-- Saved entries --
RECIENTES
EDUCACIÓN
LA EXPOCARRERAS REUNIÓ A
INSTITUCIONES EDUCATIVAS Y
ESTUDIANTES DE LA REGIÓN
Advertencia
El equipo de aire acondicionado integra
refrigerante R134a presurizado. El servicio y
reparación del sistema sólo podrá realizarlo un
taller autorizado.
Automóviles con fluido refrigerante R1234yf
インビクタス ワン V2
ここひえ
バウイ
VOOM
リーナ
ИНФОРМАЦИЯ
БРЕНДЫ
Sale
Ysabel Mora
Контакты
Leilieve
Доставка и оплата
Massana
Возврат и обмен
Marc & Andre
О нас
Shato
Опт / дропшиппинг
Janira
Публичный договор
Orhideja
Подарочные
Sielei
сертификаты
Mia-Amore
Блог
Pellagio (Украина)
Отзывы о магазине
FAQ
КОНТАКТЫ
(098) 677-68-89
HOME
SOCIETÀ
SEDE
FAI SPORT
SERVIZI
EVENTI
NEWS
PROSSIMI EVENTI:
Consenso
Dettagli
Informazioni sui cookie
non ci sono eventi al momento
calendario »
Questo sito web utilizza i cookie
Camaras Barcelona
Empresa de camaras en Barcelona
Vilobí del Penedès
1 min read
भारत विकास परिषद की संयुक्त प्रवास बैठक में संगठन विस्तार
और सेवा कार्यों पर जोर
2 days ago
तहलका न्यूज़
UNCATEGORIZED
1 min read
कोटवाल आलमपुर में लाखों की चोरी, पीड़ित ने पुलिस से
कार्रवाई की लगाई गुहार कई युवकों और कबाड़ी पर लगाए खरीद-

-- Problem description --
State the number of lines above that hold the word "Barcelona", and say nothing else.

-- Reply --
2